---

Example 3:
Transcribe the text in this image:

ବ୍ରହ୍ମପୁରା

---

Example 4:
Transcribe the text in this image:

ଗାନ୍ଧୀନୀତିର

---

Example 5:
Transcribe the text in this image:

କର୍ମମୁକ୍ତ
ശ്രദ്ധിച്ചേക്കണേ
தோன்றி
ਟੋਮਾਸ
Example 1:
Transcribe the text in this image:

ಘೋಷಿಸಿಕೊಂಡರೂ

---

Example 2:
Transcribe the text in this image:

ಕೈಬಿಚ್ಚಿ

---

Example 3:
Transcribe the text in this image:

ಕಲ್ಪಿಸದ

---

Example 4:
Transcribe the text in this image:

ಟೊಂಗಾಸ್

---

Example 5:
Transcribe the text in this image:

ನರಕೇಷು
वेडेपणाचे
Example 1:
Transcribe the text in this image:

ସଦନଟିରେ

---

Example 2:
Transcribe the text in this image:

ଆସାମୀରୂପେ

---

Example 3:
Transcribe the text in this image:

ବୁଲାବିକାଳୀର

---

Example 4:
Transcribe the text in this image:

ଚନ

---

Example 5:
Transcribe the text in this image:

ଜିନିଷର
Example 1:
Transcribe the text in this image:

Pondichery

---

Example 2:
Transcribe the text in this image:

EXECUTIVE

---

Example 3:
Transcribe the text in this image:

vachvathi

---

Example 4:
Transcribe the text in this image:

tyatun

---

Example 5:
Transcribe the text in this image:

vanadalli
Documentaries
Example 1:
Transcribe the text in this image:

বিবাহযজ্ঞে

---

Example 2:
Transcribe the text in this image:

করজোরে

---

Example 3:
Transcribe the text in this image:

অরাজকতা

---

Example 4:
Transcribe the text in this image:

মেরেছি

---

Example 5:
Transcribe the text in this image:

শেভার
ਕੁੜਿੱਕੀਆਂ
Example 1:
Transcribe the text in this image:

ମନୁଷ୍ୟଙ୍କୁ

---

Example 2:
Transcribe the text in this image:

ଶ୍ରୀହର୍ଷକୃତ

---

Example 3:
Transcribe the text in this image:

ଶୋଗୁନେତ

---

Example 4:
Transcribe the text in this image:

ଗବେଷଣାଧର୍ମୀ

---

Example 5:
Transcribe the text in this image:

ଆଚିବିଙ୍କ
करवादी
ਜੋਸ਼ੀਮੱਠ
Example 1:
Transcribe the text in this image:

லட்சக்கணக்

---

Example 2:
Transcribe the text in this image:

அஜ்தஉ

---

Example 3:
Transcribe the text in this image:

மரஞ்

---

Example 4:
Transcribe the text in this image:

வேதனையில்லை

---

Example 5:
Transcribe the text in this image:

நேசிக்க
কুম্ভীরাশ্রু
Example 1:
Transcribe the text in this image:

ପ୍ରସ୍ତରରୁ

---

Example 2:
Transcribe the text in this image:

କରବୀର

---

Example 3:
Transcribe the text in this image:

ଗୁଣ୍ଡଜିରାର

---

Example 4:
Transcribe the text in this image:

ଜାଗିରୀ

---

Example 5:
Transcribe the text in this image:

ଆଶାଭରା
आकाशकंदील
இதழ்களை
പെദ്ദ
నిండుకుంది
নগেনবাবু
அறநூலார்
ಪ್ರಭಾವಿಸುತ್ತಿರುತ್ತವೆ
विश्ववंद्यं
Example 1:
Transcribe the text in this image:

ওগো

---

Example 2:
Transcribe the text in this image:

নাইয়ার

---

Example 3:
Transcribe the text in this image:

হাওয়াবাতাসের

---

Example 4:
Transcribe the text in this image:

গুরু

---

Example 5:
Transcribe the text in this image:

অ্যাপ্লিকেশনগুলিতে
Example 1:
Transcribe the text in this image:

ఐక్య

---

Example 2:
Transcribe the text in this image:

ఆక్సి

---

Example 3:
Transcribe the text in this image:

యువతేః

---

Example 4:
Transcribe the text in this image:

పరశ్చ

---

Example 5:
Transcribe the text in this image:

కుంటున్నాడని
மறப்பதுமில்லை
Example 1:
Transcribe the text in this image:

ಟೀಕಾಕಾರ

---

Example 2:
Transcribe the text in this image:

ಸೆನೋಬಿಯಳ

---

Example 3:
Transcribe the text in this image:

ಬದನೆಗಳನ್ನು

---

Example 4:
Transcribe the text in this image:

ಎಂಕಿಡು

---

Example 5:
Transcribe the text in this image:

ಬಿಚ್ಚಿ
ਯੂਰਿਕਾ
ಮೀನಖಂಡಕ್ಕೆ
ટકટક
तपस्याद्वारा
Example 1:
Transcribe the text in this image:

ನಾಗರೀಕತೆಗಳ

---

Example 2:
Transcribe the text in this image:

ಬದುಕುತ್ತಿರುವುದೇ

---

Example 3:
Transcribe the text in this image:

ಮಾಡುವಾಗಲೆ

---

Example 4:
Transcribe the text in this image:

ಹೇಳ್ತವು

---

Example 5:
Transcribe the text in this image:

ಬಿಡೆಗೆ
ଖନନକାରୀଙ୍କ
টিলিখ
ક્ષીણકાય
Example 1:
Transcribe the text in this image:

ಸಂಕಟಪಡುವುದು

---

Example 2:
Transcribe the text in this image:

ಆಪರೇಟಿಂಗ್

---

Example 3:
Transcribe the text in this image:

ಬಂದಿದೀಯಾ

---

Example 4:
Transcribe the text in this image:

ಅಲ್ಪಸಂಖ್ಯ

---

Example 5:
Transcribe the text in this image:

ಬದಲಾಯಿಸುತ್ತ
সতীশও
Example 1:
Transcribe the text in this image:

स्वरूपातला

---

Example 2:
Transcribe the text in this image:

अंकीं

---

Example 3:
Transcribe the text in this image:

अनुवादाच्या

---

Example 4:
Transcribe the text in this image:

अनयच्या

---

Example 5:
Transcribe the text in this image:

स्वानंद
☆ ☆ ☆
● **Task requirements**
The records are to be repeated in full, exactly as they stand.

● **Solution to this problem**
---

Example 3:
Transcribe the text in this image:

ବ୍ରହ୍ମପୁରା

---

Example 4:
Transcribe the text in this image:

ଗାନ୍ଧୀନୀତିର

---

Example 5:
Transcribe the text in this image:

କର୍ମମୁକ୍ତ
ശ്രദ്ധിച്ചേക്കണേ
தோன்றி
ਟੋਮਾਸ
Example 1:
Transcribe the text in this image:

ಘೋಷಿಸಿಕೊಂಡರೂ

---

Example 2:
Transcribe the text in this image:

ಕೈಬಿಚ್ಚಿ

---

Example 3:
Transcribe the text in this image:

ಕಲ್ಪಿಸದ

---

Example 4:
Transcribe the text in this image:

ಟೊಂಗಾಸ್

---

Example 5:
Transcribe the text in this image:

ನರಕೇಷು
वेडेपणाचे
Example 1:
Transcribe the text in this image:

ସଦନଟିରେ

---

Example 2:
Transcribe the text in this image:

ଆସାମୀରୂପେ

---

Example 3:
Transcribe the text in this image:

ବୁଲାବିକାଳୀର

---

Example 4:
Transcribe the text in this image:

ଚନ

---

Example 5:
Transcribe the text in this image:

ଜିନିଷର
Example 1:
Transcribe the text in this image:

Pondichery

---

Example 2:
Transcribe the text in this image:

EXECUTIVE

---

Example 3:
Transcribe the text in this image:

vachvathi

---

Example 4:
Transcribe the text in this image:

tyatun

---

Example 5:
Transcribe the text in this image:

vanadalli
Documentaries
Example 1:
Transcribe the text in this image:

বিবাহযজ্ঞে

---

Example 2:
Transcribe the text in this image:

করজোরে

---

Example 3:
Transcribe the text in this image:

অরাজকতা

---

Example 4:
Transcribe the text in this image:

মেরেছি

---

Example 5:
Transcribe the text in this image:

শেভার
ਕੁੜਿੱਕੀਆਂ
Example 1:
Transcribe the text in this image:

ମନୁଷ୍ୟଙ୍କୁ

---

Example 2:
Transcribe the text in this image:

ଶ୍ରୀହର୍ଷକୃତ

---

Example 3:
Transcribe the text in this image:

ଶୋଗୁନେତ

---

Example 4:
Transcribe the text in this image:

ଗବେଷଣାଧର୍ମୀ

---

Example 5:
Transcribe the text in this image:

ଆଚିବିଙ୍କ
करवादी
ਜੋਸ਼ੀਮੱਠ
Example 1:
Transcribe the text in this image:

லட்சக்கணக்

---

Example 2:
Transcribe the text in this image:

அஜ்தஉ

---

Example 3:
Transcribe the text in this image:

மரஞ்

---

Example 4:
Transcribe the text in this image:

வேதனையில்லை

---

Example 5:
Transcribe the text in this image:

நேசிக்க
কুম্ভীরাশ্রু
Example 1:
Transcribe the text in this image:

ପ୍ରସ୍ତରରୁ

---

Example 2:
Transcribe the text in this image:

କରବୀର

---

Example 3:
Transcribe the text in this image:

ଗୁଣ୍ଡଜିରାର

---

Example 4:
Transcribe the text in this image:

ଜାଗିରୀ

---

Example 5:
Transcribe the text in this image:

ଆଶାଭରା
आकाशकंदील
இதழ்களை
പെദ്ദ
నిండుకుంది
নগেনবাবু
அறநூலார்
ಪ್ರಭಾವಿಸುತ್ತಿರುತ್ತವೆ
विश्ववंद्यं
Example 1:
Transcribe the text in this image:

ওগো

---

Example 2:
Transcribe the text in this image:

নাইয়ার

---

Example 3:
Transcribe the text in this image:

হাওয়াবাতাসের

---

Example 4:
Transcribe the text in this image:

গুরু

---

Example 5:
Transcribe the text in this image:

অ্যাপ্লিকেশনগুলিতে
Example 1:
Transcribe the text in this image:

ఐక్య

---

Example 2:
Transcribe the text in this image:

ఆక్సి

---

Example 3:
Transcribe the text in this image:

యువతేః

---

Example 4:
Transcribe the text in this image:

పరశ్చ

---

Example 5:
Transcribe the text in this image:

కుంటున్నాడని
மறப்பதுமில்லை
Example 1:
Transcribe the text in this image:

ಟೀಕಾಕಾರ

---

Example 2:
Transcribe the text in this image:

ಸೆನೋಬಿಯಳ

---

Example 3:
Transcribe the text in this image:

ಬದನೆಗಳನ್ನು

---

Example 4:
Transcribe the text in this image:

ಎಂಕಿಡು

---

Example 5:
Transcribe the text in this image:

ಬಿಚ್ಚಿ
ਯੂਰਿਕਾ
ಮೀನಖಂಡಕ್ಕೆ
ટકટક
तपस्याद्वारा
Example 1:
Transcribe the text in this image:

ನಾಗರೀಕತೆಗಳ

---

Example 2:
Transcribe the text in this image:

ಬದುಕುತ್ತಿರುವುದೇ

---

Example 3:
Transcribe the text in this image:

ಮಾಡುವಾಗಲೆ

---

Example 4:
Transcribe the text in this image:

ಹೇಳ್ತವು

---

Example 5:
Transcribe the text in this image:

ಬಿಡೆಗೆ
ଖନନକାରୀଙ୍କ
টিলিখ
ક્ષીણકાય
Example 1:
Transcribe the text in this image:

ಸಂಕಟಪಡುವುದು

---

Example 2:
Transcribe the text in this image:

ಆಪರೇಟಿಂಗ್

---

Example 3:
Transcribe the text in this image:

ಬಂದಿದೀಯಾ

---

Example 4:
Transcribe the text in this image:

ಅಲ್ಪಸಂಖ್ಯ

---

Example 5:
Transcribe the text in this image:

ಬದಲಾಯಿಸುತ್ತ
সতীশও
Example 1:
Transcribe the text in this image:

स्वरूपातला

---

Example 2:
Transcribe the text in this image:

अंकीं

---

Example 3:
Transcribe the text in this image:

अनुवादाच्या

---

Example 4:
Transcribe the text in this image:

अनयच्या

---

Example 5:
Transcribe the text in this image:

स्वानंद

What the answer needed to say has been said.